Sesquicentenary
You would have been more acerbic
in your salad years,
convinced as you were back then
that our somnolent dominion of the north
had missed a historical beat or two,
spurning revolutions,
holding on for dear life to the apron-strings
of two empires in rapid succession,
our leaders always reaching for the middle,
no clear goals to lift the spirits
or excite the imagination.
Now that you’re a senior
and Canada’s even more so,
your former disdain has given way
to a spirit of reconciliation.
It isn’t easy managing a country
with awkward platelets that see themselves as distinct nations,
with far-flung regions
and a macédoine of peoples
which elsewhere might incite internecine hatreds.
We have fended off the worst traits
of the giant to the south,
while coexisting reasonably amicably beside it.
Our social compass resembles that of Europe,
and our vision of the world order
combines a Boy Scout’s earnestness for alliances
with peacekeeping missions and UN-sanctioned conventions.
We have had our share of failings
– the excessive influence of corporations, foreign and domestic,
politicians on the take,
policies which haven’t really helped to integrate First Nations,
closed doors to refugees fleeing Europe in the ’30s,
wartime deportation of innocent Japanese-Canadian civilians –
but in the larger scheme of things
we haven’t screwed up too badly,
neither plumbing the depths of failed or fragile states
nor suffering under despotic rulers,
though we’ve sometimes come quite close,
with autocratic Premiers and nepotistic tribal chiefs.
Still, you don’t feel out of place
lifting a glass to Canada’s sesquicentenary,
much as you might wish there was a bit more drama
to a country which has learned to live in peace.
On a passage in Kant
The starry heavens above me and the moral law within me.
— Kant
The stars with their pointillistic luminescence
dot the night sky over Damoukhari
underlying our glaring insignificance
in the cosmic scheme.
But what about the moral law within
which Kant extolled,
has it fared any better
in the two centuries that have elapsed
since he walked Königsberg’s tree-lined streets?

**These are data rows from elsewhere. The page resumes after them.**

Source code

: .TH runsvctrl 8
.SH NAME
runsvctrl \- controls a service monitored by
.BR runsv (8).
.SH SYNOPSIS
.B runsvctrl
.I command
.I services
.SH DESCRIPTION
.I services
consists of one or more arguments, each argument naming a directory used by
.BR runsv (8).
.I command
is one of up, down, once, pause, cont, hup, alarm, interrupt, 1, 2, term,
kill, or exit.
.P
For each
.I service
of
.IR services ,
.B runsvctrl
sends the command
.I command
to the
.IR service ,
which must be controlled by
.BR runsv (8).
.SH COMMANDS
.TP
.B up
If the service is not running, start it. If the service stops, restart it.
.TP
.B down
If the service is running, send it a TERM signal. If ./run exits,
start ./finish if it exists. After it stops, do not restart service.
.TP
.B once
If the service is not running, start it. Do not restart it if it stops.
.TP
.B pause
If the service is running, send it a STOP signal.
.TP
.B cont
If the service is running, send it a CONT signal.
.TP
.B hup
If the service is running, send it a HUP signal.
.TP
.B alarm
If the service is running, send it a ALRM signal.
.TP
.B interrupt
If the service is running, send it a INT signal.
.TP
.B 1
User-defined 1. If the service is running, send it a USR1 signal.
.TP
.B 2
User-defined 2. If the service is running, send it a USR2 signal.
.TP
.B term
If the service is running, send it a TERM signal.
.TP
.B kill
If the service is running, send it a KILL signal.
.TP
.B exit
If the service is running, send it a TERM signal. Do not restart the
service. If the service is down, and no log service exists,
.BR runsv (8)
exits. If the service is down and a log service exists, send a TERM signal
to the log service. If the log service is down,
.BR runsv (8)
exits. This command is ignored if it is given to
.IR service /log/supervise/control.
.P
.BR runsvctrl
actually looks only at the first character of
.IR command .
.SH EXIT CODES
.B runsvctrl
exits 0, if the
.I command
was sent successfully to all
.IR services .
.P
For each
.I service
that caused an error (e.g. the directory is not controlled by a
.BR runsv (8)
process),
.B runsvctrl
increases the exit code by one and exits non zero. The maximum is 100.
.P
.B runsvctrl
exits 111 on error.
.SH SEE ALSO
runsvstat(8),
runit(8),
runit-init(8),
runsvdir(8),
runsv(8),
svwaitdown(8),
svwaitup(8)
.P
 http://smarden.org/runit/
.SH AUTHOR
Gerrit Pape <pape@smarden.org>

One contemplates the Anthropocene,
the deep inequities that continue to creep in,
a ruthless quest for ends over means,
a population bomb rivalling the ballistic ones,
our sapping the finite resources of Mother Earth,
and one wishes the stars above
would somehow wipe our muddied escutcheon clean.
Vergina
You came to visit these royal tombs,
most probably those of Philip II of Macedon
and his consort,
and the wrought gold jewellery and silver vessels
are truly regal,
as are the size and scale of the portico
and columns where they lay buried.
Yet something rankles
in this glorification of Macedon,
of Philip and of Alexander
and of the Hellenistic age which was to follow.

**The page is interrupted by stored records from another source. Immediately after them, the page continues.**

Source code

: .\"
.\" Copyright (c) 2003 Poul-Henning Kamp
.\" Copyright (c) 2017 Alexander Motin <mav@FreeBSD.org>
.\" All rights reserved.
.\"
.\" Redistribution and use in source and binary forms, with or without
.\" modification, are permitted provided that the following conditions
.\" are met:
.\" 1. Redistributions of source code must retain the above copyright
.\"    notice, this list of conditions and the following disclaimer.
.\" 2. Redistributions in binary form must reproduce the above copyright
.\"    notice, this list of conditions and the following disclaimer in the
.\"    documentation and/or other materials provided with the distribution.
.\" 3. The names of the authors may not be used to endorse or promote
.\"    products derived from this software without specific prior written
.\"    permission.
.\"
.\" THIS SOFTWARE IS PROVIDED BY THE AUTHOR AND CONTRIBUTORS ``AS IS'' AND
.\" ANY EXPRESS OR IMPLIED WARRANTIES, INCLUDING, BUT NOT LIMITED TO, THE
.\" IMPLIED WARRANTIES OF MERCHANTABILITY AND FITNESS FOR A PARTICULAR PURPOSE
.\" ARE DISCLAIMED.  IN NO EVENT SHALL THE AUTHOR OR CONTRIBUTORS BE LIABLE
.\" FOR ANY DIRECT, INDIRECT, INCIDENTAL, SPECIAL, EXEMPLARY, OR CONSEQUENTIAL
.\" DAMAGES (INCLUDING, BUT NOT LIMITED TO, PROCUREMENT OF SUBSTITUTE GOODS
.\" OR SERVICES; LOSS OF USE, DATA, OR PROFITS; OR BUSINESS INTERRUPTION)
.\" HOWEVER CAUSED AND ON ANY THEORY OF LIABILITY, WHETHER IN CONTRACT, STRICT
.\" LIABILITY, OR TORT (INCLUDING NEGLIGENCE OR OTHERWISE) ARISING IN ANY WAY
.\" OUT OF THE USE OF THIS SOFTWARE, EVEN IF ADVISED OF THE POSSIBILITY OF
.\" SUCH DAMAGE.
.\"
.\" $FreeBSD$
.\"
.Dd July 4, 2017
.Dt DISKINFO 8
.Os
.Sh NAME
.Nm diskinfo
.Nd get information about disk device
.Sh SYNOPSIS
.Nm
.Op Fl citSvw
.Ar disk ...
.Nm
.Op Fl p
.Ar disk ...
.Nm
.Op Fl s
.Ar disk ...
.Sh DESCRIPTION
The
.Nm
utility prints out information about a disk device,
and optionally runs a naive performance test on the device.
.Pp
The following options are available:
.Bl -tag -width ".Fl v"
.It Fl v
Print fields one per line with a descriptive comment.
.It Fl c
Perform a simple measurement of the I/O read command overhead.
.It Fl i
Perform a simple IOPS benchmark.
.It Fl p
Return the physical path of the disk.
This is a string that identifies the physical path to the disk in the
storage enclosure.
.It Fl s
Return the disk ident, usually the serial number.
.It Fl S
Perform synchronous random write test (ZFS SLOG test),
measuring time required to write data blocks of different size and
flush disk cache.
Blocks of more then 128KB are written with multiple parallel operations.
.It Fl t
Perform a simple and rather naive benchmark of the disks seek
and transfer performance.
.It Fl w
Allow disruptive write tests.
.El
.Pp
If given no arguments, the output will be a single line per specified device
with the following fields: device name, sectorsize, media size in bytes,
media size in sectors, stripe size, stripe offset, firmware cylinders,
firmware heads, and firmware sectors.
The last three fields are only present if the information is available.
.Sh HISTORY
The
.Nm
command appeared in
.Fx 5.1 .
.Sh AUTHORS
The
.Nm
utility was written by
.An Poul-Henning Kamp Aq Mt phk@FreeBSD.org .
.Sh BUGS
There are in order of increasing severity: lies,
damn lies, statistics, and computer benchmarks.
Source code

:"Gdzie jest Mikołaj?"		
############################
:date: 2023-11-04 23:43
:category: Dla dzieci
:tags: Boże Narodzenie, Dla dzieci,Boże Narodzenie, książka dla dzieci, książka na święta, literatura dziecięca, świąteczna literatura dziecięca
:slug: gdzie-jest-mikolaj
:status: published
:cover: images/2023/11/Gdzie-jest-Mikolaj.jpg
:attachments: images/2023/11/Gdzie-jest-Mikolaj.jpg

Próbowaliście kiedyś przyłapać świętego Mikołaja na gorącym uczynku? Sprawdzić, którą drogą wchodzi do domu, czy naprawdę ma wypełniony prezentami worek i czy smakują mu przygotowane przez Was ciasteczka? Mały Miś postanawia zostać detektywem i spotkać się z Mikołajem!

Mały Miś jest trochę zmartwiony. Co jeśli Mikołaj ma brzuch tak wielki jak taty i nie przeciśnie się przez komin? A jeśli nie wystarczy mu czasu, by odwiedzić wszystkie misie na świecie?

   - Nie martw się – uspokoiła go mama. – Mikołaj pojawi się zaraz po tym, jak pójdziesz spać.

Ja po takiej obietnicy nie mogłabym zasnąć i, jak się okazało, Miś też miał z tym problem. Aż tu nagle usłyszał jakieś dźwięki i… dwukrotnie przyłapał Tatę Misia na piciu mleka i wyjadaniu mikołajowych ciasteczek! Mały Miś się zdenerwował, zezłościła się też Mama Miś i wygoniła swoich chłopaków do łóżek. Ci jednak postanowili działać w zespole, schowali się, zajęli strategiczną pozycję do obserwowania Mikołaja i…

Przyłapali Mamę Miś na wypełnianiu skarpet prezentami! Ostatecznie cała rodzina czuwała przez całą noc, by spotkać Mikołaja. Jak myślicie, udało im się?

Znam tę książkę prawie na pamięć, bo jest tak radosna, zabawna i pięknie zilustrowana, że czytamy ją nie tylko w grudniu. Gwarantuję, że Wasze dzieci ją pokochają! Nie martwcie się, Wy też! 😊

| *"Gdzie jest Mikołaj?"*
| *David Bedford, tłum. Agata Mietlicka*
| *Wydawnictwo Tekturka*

No mention of the king’s archfoe, Demosthenes,
who had rightly seen in him the undoing of the polis,
and of the freedom which Athens had enjoyed
in the two centuries when the civilization
which we so venerate had flowered.
Instead, it is the force of arms,
the lust for power,
the perks and privileges of rulers,
that in this underground museum/mausoleum
are given the celebratory status
befitting tyrants.
The Demos
The demos can be so fickle,
excoriating the first honest politician they’ve ever seen
– an Alfonsin in Argentina,
a Gorbachev in the ex-USSR –
because economically times were tough,
or a rotten old regime had finally bitten the dust,
embracing the most loathsome and corrupt
– a Berlusconi or a Trump –
who know how to traffic notoriety and pilfered wealth
for naked power.
It makes one almost despair
of the larger creed we Westerners so earnestly profess,
forgetting how democracy among the ancients
had its share of assemblies easily swayed
by demagogues and knaves
for every Pericles or Demosthenes that came along.